The regions most powerful non-state military force is at the forefront of an existential threat by a vicious and nihilistic cult.

Like it or loath it, are ‘terrorist’ labels really going to discourage it from confronting an evil ideology that buys and sells thousands of minority women for sex exchanges? Destroys mosques and seminaries and publically cuts out and eats organs of the dead before dropping to the ground and yelling ‘God is the Greatest’?

Considering the depth of blood, tears and material resources it has sacrificed in order to diminish the Daesh phenomenon, and not to forget the impact on its home front with being recipients of multiple suicide car bombings on its constituent areas, is it really going to flinch over mere adversarial designations?

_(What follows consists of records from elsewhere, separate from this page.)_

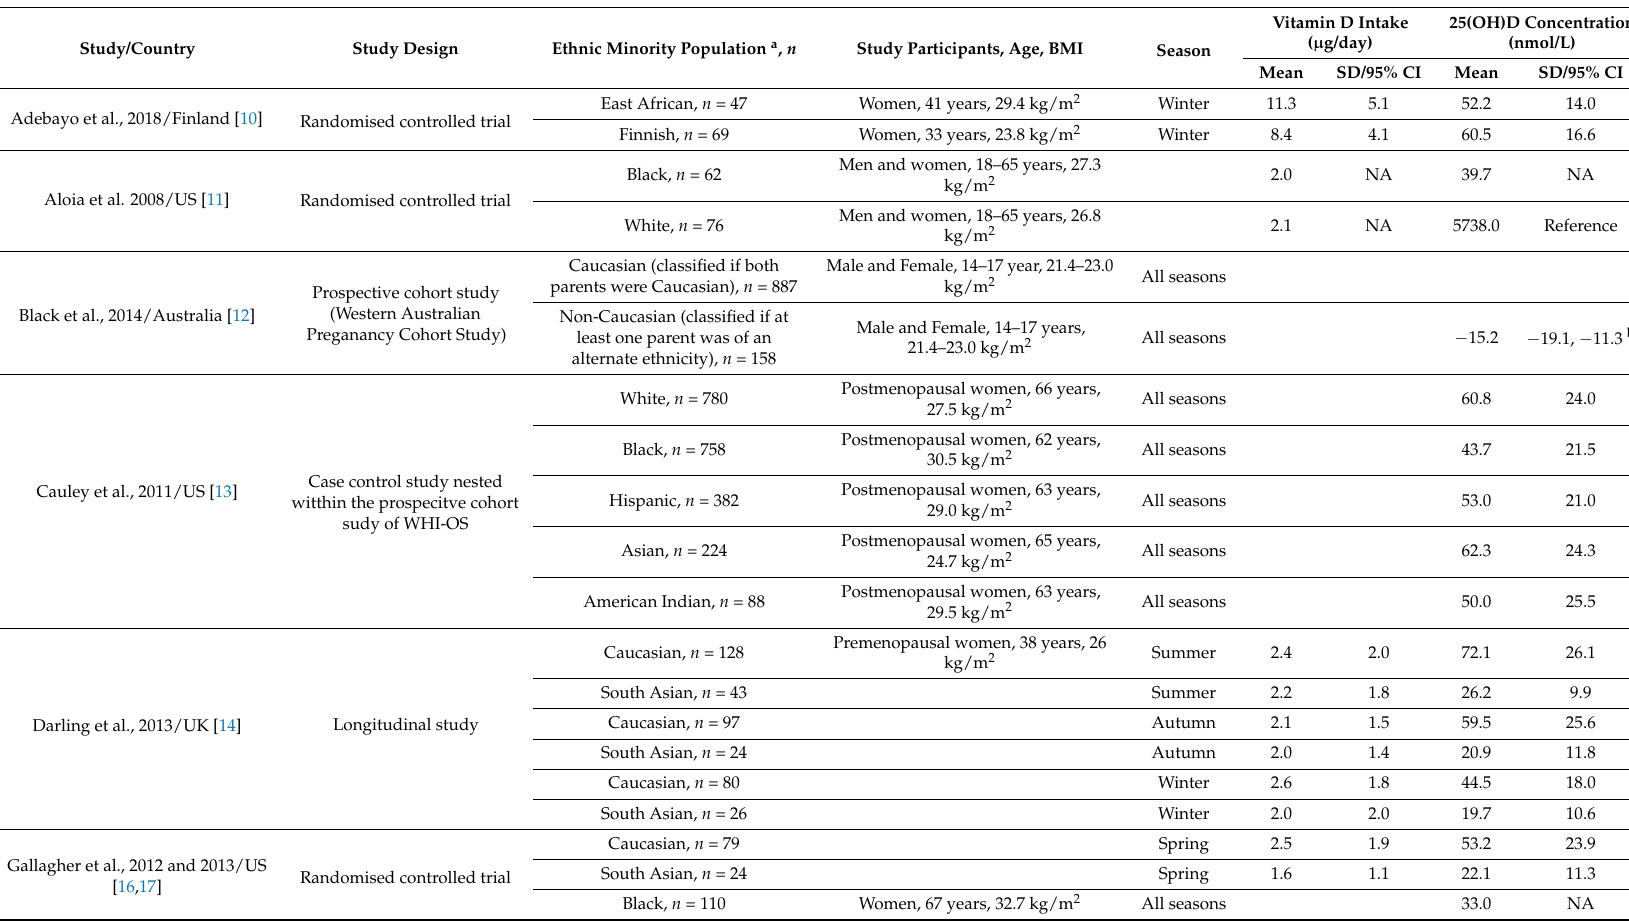
Table 1. Summary of studies investigating the vitamin D status (25(OH)D concentration) in ethnic minority populations (in alphabetic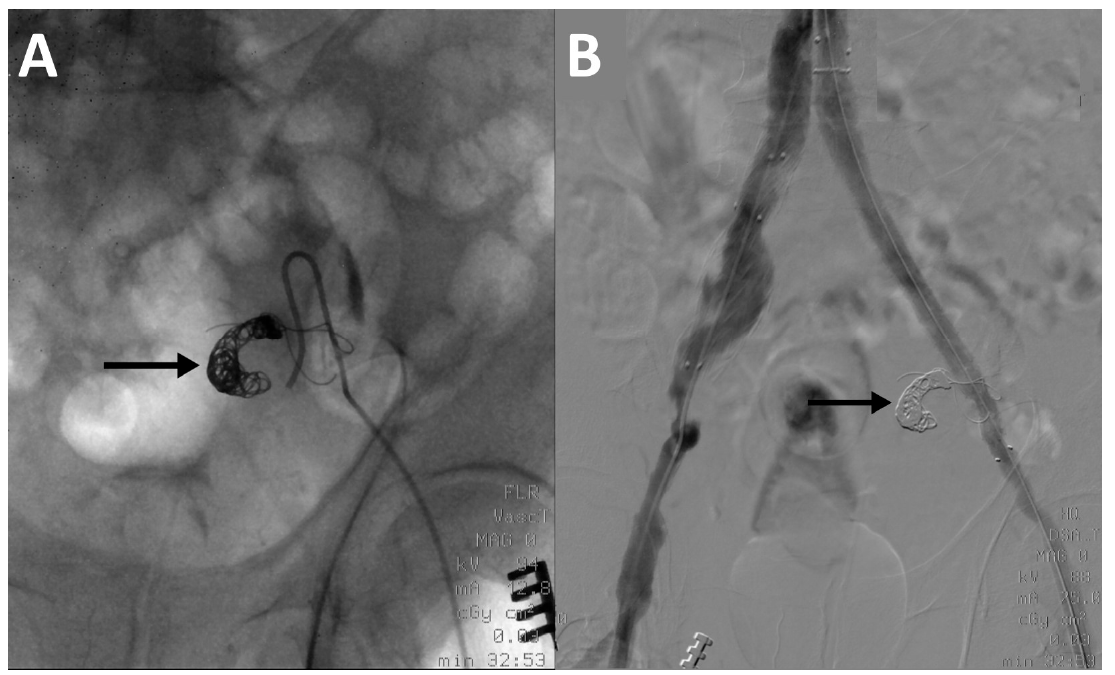
Figure 1. ( A ) Intraprocedural fluoroscopy image of a left ipogastrigc artery embolization with coils (arrows) using a Simmons-shape catheter. ( B ) Final digital subtraction angiography image at the end of the EVAR procedure showing complete exclusion of the left ipogastrigc artery.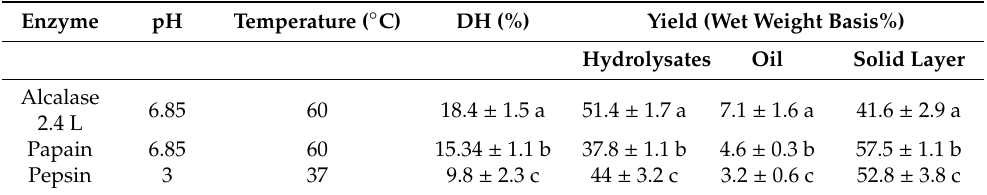
Table 1. Details of enzymes used, degree of hydrolysis and yield 1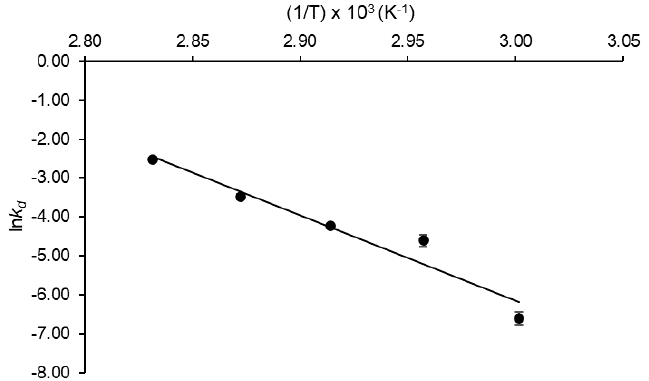
Figure 5. Arrhenius-type plot used to estimate the activation energy of Aspergillus terreus URM4658 inulinase thermal denaturation.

If anything, the movement has long history of paying scant disregard to western ‘terrorist’ labels and has in fact flourished to its pinnacle whilst being painted under the banner of such.

As for its major involvement in Iraq and Syria, the world like Hezbollah is well aware that events in those countries have long surpassed the stage where they were witnessing battles for democracy.

They are witnessing armed conflicts between governments and foreign-backed mercenaries trying to murder their way into the centers of power.

They are countries where consortiums of killers were given safe passage to bomb, rape and threaten others whilst utilizing autonomous areas to spread their tentacles in almost every capital of the free world.

As long as there is a cry for help from persecuted Islamic minorities, from people banished and dispossessed of their lands and from benign governments under the threat of regional coercion and infiltration on the premise of sectarianism, Hezbollah is likely to continue obliging with fighters, arms and technical know-how indefinitely.

Perhaps with this in mind, the House of Saud could do with being reminded that in the end not even the language of blacklisting and force is likely to buy them and their GCC allies extra time for the inevitable and lingering threat to number one: the penchant for absolute-rule at home.